Capítulo 51.

871 189 163
                                    

Mesmo que eu tentasse respirar, o ar não parecia capaz de chegar aos meus pulmões. Senti o mundo inteiro pesar, assim como o revólver que Pantera deixou na minha mão.

Não me atrevi a olhá-la de novo nos olhos, dividida entre a incredulidade, o medo e o mais completo ódio. Não queria dar a ela o sabor de encontrar nenhuma daquelas emoções no meu rosto, mas pela visão periférica percebi que a mulher não tinha mais o mesmo sorriso no rosto e apenas observava a cena com atenção.

Atrevi-me a ter esperança de acreditar que tudo aquilo se tratava de um blefe, mas de que serviria? Desde o momento em que abri os olhos, estava sob o controle daquela mulher. Com Mei e Samuel sob a mira de uma pistola, ela poderia arrancar qualquer informação de mim, então que propósito poderia ter?

Minha esperança tola se dissolveu entre os tique-taques do relógio. Se aquilo era apenas um pesadelo, eu não parecia prestes a acordar.

— Você tem um minuto, Rebeca. Tome a sua decisão, ou eu vou tomá-la para você — ela murmurou.

Apertei com mais força o cabo da arma e meu coração acelerado tornou ainda mais difícil raciocinar. A ficha não caía. De alguma maneira, esperava que Samuel conseguiria se soltar. Que Leonardo derrubaria a porta com um chute e apontaria o fuzil para aquela mulher. Pensei até em cenários que não faziam o menor sentido, como em Guilherme e Melissa aparecendo para explicar a ela que éramos aliados.

Mas o tempo continuou passando e nada naquela sala mudou.

Eu não queria olhar para Samuel. Não queria que ele soubesse o quanto eu estava assustada, ou que percebesse que eu não fazia ideia do que fazer.

A única ficha que caiu era que eu não teria coragem de atirar em nenhum deles.
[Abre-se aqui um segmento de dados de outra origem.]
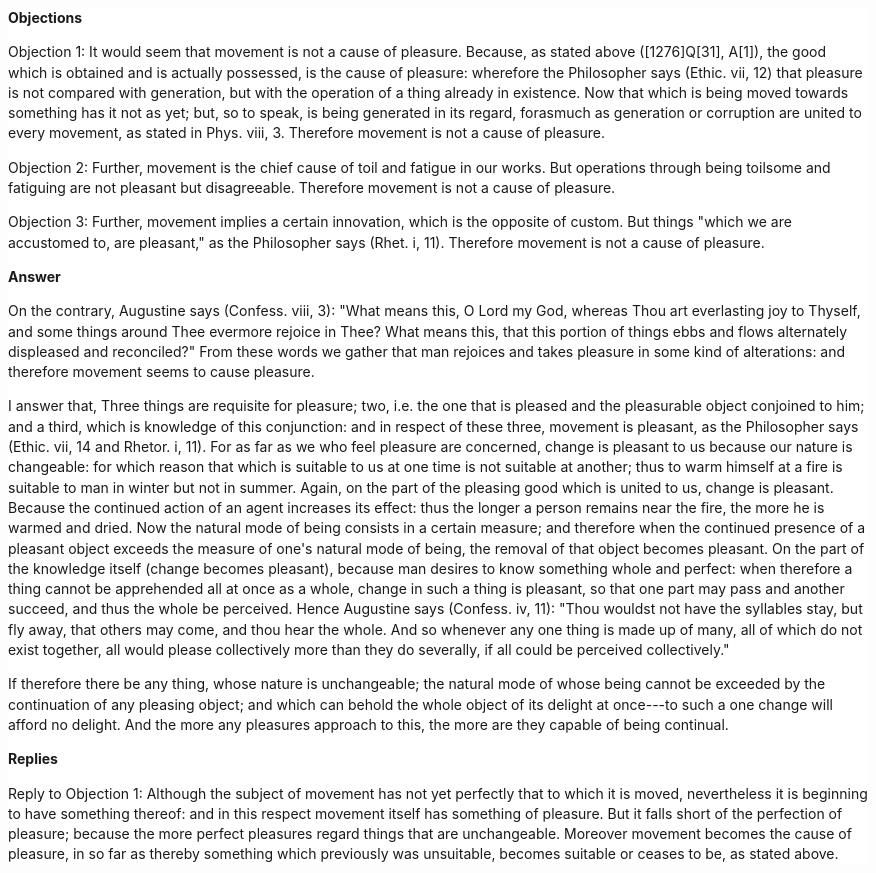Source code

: **Objections**

Objection 1: It would seem that movement is not a cause of pleasure. Because, as stated above ([1276]Q[31], A[1]), the good which is obtained and is actually possessed, is the cause of pleasure: wherefore the Philosopher says (Ethic. vii, 12) that pleasure is not compared with generation, but with the operation of a thing already in existence. Now that which is being moved towards something has it not as yet; but, so to speak, is being generated in its regard, forasmuch as generation or corruption are united to every movement, as stated in Phys. viii, 3. Therefore movement is not a cause of pleasure.

Objection 2: Further, movement is the chief cause of toil and fatigue in our works. But operations through being toilsome and fatiguing are not pleasant but disagreeable. Therefore movement is not a cause of pleasure.

Objection 3: Further, movement implies a certain innovation, which is the opposite of custom. But things "which we are accustomed to, are pleasant," as the Philosopher says (Rhet. i, 11). Therefore movement is not a cause of pleasure.

**Answer**

On the contrary, Augustine says (Confess. viii, 3): "What means this, O Lord my God, whereas Thou art everlasting joy to Thyself, and some things around Thee evermore rejoice in Thee? What means this, that this portion of things ebbs and flows alternately displeased and reconciled?" From these words we gather that man rejoices and takes pleasure in some kind of alterations: and therefore movement seems to cause pleasure.

I answer that, Three things are requisite for pleasure; two, i.e. the one that is pleased and the pleasurable object conjoined to him; and a third, which is knowledge of this conjunction: and in respect of these three, movement is pleasant, as the Philosopher says (Ethic. vii, 14 and Rhetor. i, 11). For as far as we who feel pleasure are concerned, change is pleasant to us because our nature is changeable: for which reason that which is suitable to us at one time is not suitable at another; thus to warm himself at a fire is suitable to man in winter but not in summer. Again, on the part of the pleasing good which is united to us, change is pleasant. Because the continued action of an agent increases its effect: thus the longer a person remains near the fire, the more he is warmed and dried. Now the natural mode of being consists in a certain measure; and therefore when the continued presence of a pleasant object exceeds the measure of one's natural mode of being, the removal of that object becomes pleasant. On the part of the knowledge itself (change becomes pleasant), because man desires to know something whole and perfect: when therefore a thing cannot be apprehended all at once as a whole, change in such a thing is pleasant, so that one part may pass and another succeed, and thus the whole be perceived. Hence Augustine says (Confess. iv, 11): "Thou wouldst not have the syllables stay, but fly away, that others may come, and thou hear the whole. And so whenever any one thing is made up of many, all of which do not exist together, all would please collectively more than they do severally, if all could be perceived collectively."

If therefore there be any thing, whose nature is unchangeable; the natural mode of whose being cannot be exceeded by the continuation of any pleasing object; and which can behold the whole object of its delight at once---to such a one change will afford no delight. And the more any pleasures approach to this, the more are they capable of being continual.

**Replies**

Reply to Objection 1: Although the subject of movement has not yet perfectly that to which it is moved, nevertheless it is beginning to have something thereof: and in this respect movement itself has something of pleasure. But it falls short of the perfection of pleasure; because the more perfect pleasures regard things that are unchangeable. Moreover movement becomes the cause of pleasure, in so far as thereby something which previously was unsuitable, becomes suitable or ceases to be, as stated above.
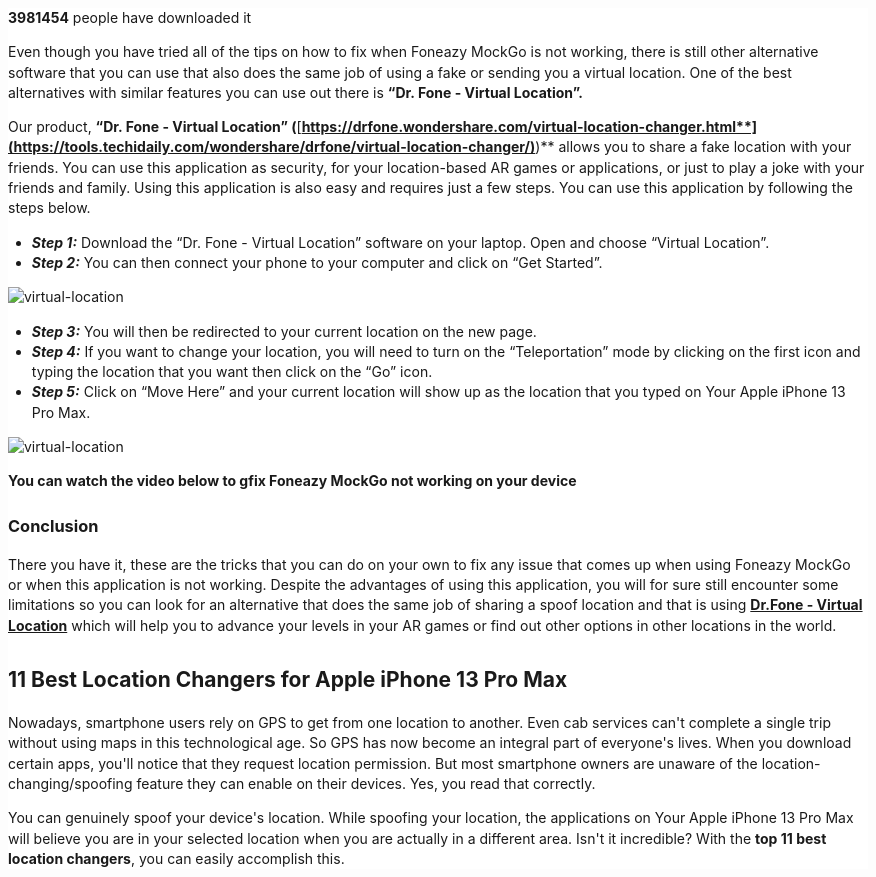 **3981454** people have downloaded it

Even though you have tried all of the tips on how to fix when Foneazy MockGo is not working, there is still other alternative software that you can use that also does the same job of using a fake or sending you a virtual location. One of the best alternatives with similar features you can use out there is **“Dr. Fone - Virtual Location”.**

Our product, **“Dr. Fone - Virtual Location” (**[**https://drfone.wondershare.com/virtual-location-changer.html**](https://tools.techidaily.com/wondershare/drfone/virtual-location-changer/)**)** allows you to share a fake location with your friends. You can use this application as security, for your location-based AR games or applications, or just to play a joke with your friends and family. Using this application is also easy and requires just a few steps. You can use this application by following the steps below.

- **_Step 1:_** Download the “Dr. Fone - Virtual Location” software on your laptop. Open and choose “Virtual Location”.
- **_Step 2:_** You can then connect your phone to your computer and click on “Get Started”.

![virtual-location](https://images.wondershare.com/drfone/guide/virtual-location-01.png)

- **_Step 3:_** You will then be redirected to your current location on the new page.
- **_Step 4:_** If you want to change your location, you will need to turn on the “Teleportation” mode by clicking on the first icon and typing the location that you want then click on the “Go” icon.
- **_Step 5:_** Click on “Move Here” and your current location will show up as the location that you typed on Your Apple iPhone 13 Pro Max.

![virtual-location](https://images.wondershare.com/drfone/guide/virtual-location-05.png)

**You can watch the video below to gfix Foneazy MockGo not working on your device**

<iframe allowfullscreen="allowfullscreen" frameborder="0" src="https://www.youtube.com/embed/3fv4x1uE-LE"></iframe>



### Conclusion

There you have it, these are the tricks that you can do on your own to fix any issue that comes up when using Foneazy MockGo or when this application is not working. Despite the advantages of using this application, you will for sure still encounter some limitations so you can look for an alternative that does the same job of sharing a spoof location and that is using **[Dr.Fone - Virtual Location](https://tools.techidaily.com/wondershare/drfone/virtual-location-changer/)** which will help you to advance your levels in your AR games or find out other options in other locations in the world.

## 11 Best Location Changers for Apple iPhone 13 Pro Max

Nowadays, smartphone users rely on GPS to get from one location to another. Even cab services can't complete a single trip without using maps in this technological age. So GPS has now become an integral part of everyone's lives. When you download certain apps, you'll notice that they request location permission. But most smartphone owners are unaware of the location-changing/spoofing feature they can enable on their devices. Yes, you read that correctly.

You can genuinely spoof your device's location. While spoofing your location, the applications on Your Apple iPhone 13 Pro Max will believe you are in your selected location when you are actually in a different area. Isn't it incredible? With the **top 11 best location changers**, you can easily accomplish this.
Quer dizer, parecia óbvia a escolha de poupar a vida do meu aliado, que esteve ao meu lado e literalmente salvou a minha vida nos últimos meses... mas não poderia ser eu a atirar na minha própria cachorra. Eu não conseguiria. Em qualquer lembrança desde meus quatorze anos, Mei estava ao meu lado. Ela era o único outro ser além de mim a compartilhar laços com a minha avó e também tinha salvado a minha vida quando me defendeu do ataque de puma

Apenas ponderar aquilo me deixava com náuseas.

O homem atrás de mim limpou a garganta e finalmente encontrei coragem de olhar Samuel nos olhos. Pensei no que Carol acharia se sequer imaginasse que eu estava naquele impasse. Esperava encontrar desespero nos olhos do meu amigo — embora presumisse que ele jamais imploraria pela vida naquela situação —, mas era impossível ler com precisão sua expressão. Então percebi que sua aparente calma talvez significasse que ele já esperava morrer e não aguentei sustentar seus olhos azuis por mais tempo.

Já Mei era transparente como uma poça. Os olhos brilhantes estavam fixos em mim e as orelhas erguidas captavam a tensão no ar. Apesar de tudo, como sempre, parecia feliz por me ver.

Senti o calor de uma lágrima atravessando meu rosto. Só havia uma escolha a tomar para que os dois saíssem vivos.

Eu sabia que Samuel cuidaria de Mei tão bem quanto ela merecia. Sabia também que ela o obedeceria se eu não estivesse ali. Então quis cair de joelhos no chão e chorar mais, porque ela provavelmente nunca entenderia porque eu estourei minha cabeça na sua frente.

Eu não podia.

Olhei na direção do relógio e assisti o ponteiro maior rumar para o último quadrante. Eu já não ouvia mais o tique-taque pois as batidas do meu coração o soterravam. Era como se eu estivesse me afogando, mas não era água que me rodeava, apenas a mais completa desesperança.

Havia uma última opção, que não envolvia atirar em nenhum de nós: ser egoísta. Leonardo jamais me perdoaria se soubesse — mas talvez nem ele exigiria racionalidade de mim naquela situação. Então, perdi alguns segundos tentando adivinhar o que ele faria. O que Guilherme faria, se estivesse no meu lugar. Quem Jin escolheria se tivesse de apontar a arma para algum dos filhos.